▶ _Exercise set_:
[a] Please list every command typed at the Draw prompt in the forum thread below on a cylinder's bounding box.
[b] In the forum thread on a cylinder's bounding box, which version of Opencascade does the first post say is being used?

▶ _Quoted passage_:
Bounding box of a cylinder

I've ran into this very strange problem when trying to get the bounding box of a cylinder. For a design, I was trying to create a very flat cylinder, of radius 52 and height 5. When getting the bounding box of the cylinder, the x/y dimensions were reported as 112.568 instead of 104 (basically, there seems to be an extra space of 4.284 on each side of the cylinder on the x/y axis). When writing the design into a brep file and opening it some other place, the cylinder is displayed correctly having a diameter of 104.

Here's the code:

double radius = 52;
double height = 5;
BRepPrimAPI_MakeCylinder mkcy(radius, height);
TopoDS_Solid _solid = mkcy.Solid();

Bnd_Box boundingBox;
boundingBox.SetGap(0.0);
BRepBndLib::Add(_solid, boundingBox);
boundingBox.SetGap(0.0);

double xmin, xmax, ymin, ymax, zmin, zmax;
boundingBox.Get(xmin,ymin,zmin, xmax,ymax,zmax);
// print them.

I'm using Opencascade 6.3. Does anyone have an idea about what's going wrong here? I'm using the bounding box of these solids to do some further computations on the shape of the system, and an incorrect one creates some big problems down the line.

Thanks.

Tiberiu Chelcea's picture

I get the same error when using Draw:

> pload MODELING
> pcylinder cyl 52 5
> bounding cyl
-56.28439451520449 -56.28439451520449 -9.9999999999999995e-008 56.28439451520449 56.284394
51520449 5.0000001000000003

I can live with a tolerance of 1e-8 (besides, I can set it to zero using Bnd_Box::Gap), but an error of 8.568 is way too much.

Cauchy Ding's picture

Hi Tiberiu,

That's an old problem. When the shape is not tessellated, the bounding box of the shape is large than your expectation. You can read the code void BRepBndLib::Add(const TopoDS_Shape& S, Bnd_Box& B)in brepbndlib.cxx. The best method is to tessellate your shape firstly.

Ding

Tiberiu Chelcea's picture

Hi Ding,

thank you for your reply. Can you give me a pointer on how to go about tesselating my shape first? I'm pretty new to all this 3D modeling, so don't even know where to start looking.

Thanks,
Tibi

Cauchy Ding's picture

Hi Tiberiu,

You can call API BRepMesh_IncrementalMesh Inc(shape, deflection); the deflection is the tolerance of tessellation. Following pseudocode is for your reference,
Standard_Real aDeflection = 0.001, deflection;
Bnd_Box box;
BRepBndLib::Add(shape, box);
box.Get(aXmin, aYmin, aZmin, aXmax, aYmax, aZmax);
deflection= MAX3_( aXmax-aXmin , aYmax-aYmin , aZmax-aZmin)*aDeflection;
BRepMesh_IncrementalMesh Inc(shape, deflection);

Ding

Darya Tsareva's picture

Hello, Cauchy Ding!

▶ _Stored data_:
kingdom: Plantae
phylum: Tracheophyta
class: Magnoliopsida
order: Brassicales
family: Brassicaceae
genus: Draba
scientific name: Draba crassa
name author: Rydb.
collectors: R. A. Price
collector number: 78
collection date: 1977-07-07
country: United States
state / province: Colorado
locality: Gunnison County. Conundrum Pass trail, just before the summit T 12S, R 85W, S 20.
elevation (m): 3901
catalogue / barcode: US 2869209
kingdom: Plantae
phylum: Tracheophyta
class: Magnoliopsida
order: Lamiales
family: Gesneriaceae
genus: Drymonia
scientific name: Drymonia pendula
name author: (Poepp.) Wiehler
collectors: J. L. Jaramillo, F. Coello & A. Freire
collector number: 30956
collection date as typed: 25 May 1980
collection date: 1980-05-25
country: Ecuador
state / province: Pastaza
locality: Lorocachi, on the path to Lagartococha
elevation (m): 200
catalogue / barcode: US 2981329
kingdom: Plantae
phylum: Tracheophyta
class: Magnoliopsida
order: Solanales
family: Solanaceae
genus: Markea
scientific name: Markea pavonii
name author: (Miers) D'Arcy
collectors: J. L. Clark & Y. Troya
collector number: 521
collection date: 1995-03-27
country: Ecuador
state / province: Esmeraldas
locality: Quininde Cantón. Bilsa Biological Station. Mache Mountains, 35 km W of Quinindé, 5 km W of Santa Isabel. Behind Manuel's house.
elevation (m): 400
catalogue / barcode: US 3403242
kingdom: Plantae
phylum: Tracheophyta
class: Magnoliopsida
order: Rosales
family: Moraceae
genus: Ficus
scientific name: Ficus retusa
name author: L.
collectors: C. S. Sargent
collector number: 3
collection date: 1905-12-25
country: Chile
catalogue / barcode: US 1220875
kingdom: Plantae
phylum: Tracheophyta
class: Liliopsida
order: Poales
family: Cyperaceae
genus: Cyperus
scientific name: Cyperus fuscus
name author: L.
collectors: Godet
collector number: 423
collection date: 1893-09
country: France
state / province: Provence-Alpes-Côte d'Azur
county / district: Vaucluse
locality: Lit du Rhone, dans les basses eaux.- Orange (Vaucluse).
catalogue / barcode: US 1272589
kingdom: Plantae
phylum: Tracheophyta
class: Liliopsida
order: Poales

▶ _Answers for the exercise_:
[a]
pload MODELING
pcylinder cyl 52 5
bounding cyl

[b] Opencascade 6.3.